Sunday, December 20, 2015

Maestro Kurt Masur and David Lichine as their singers and dancers remember them

Conductor Kurt Masur 1927-2015

Today on Facebook I heard of the death of Kurt Masur. He worked in New York for the New York Philharmonic Orchestra but I had never heard of him. My omission. The famous singer who had alerted me to his death had written these words which immediately struck a chord.

 You screamed at me in front of a full dress rehearsal audience (to be fair, I screamed back at you..), you grabbed my arm during a performance, you flat out fired me, and you made me madder than hell sometimes.
..and I have learned so very much from having had the privilege of working with you.
RIP Maestro.

This was my first introduction to this famous man and the above singer was obviously not alone for then followed a list of singers that he had yelled at, one was as young as 12!

He yelled at me too...guess I'm in good company!

It was always out of the want of perfection for the music. Not generally to be a jerk... We know who those guys are.

A great conductor, and it now seems yelled at the wrong people now and then. He I suppose is forgivable. He made a great career, if only by reviving the NYPhil.

He yelled at Daisy Eagan, and she was 12! Still, he made some amazing music and lived an important life. Rip.

This was the first thing these singers remembered about this conductor not that he was a brilliant musician but that he had yelled and humiliated them in public. In this position it is impossible for an artist to yell back.

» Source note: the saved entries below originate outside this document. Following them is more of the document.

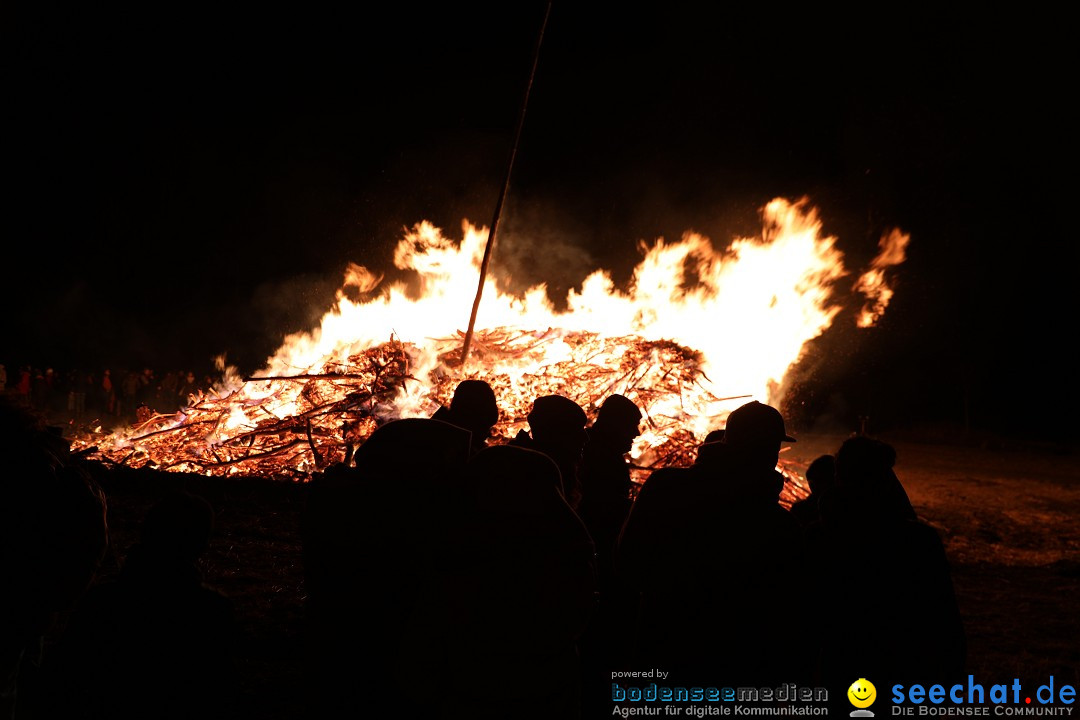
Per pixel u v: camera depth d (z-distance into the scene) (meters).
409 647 2.72
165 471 9.55
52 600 2.87
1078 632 6.81
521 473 2.77
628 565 3.13
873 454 3.30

It is sad to think that this conductor will be remembered in this way and I feel sure when he yelled at, as it appears quite a number of artists he never gave a thought that one day his yelling would be made public.

Conductors, directors and choreographers did this in his day. They considered themselves Gods and above reproach. How many careers have they ruined? Being yelled at in public is totally devastating and many lose confidence as a result from which they never recover.

My Bete Noire was the choreographer David Lichine who had been one of Diaghilev's young men and was employed for the first Nutcracker by London's Festival Ballet. As a choreographer he was a success and in fact I have never seen a finer version but as a person he was cruel and horrible so horrible that when a book was written to celebrate this production it was even mentioned that many of the children thought Uncle David was too hard on them! Understatement he was Mr. Lichine, we curtsied to him, we curtsied to everyone and he was a tyrant.

He dismissed dancers without a thought. I only got my part because three others before me were summarily dismissed. If we put a foot wrong we were out. To begin I managed but it all went wrong for me when I discovered just how thoughtless  and cruel this man could be.

It was at the dress parade and the press had been invited for publicity. The wardrobe at our school had only managed to make 3 costumes. The designs were by Benois and my design was ghastly. A huge green and white spotted monstrosity with a heavy Broderie Anglaise collar. It was hideous. Lichine didn't like it either and as I stood there he started to scream at everyone. I was terrified. I was only 14 and had know idea what was happening. You can see the offending dress in the right corner.

Then Lichine walked up to me and in front of the cast management and press ripped the dress to shreds with me in it. By the time he had finished I was virtually naked and clutching the remains to cover my modesty. Pre pubescent girls with no bras are very touchy. Yes it wasn't my fault and the dress was horrible but this I realised later was his way of getting the dress remade and it was remade by my mother on dress rehearsal day but this was another story.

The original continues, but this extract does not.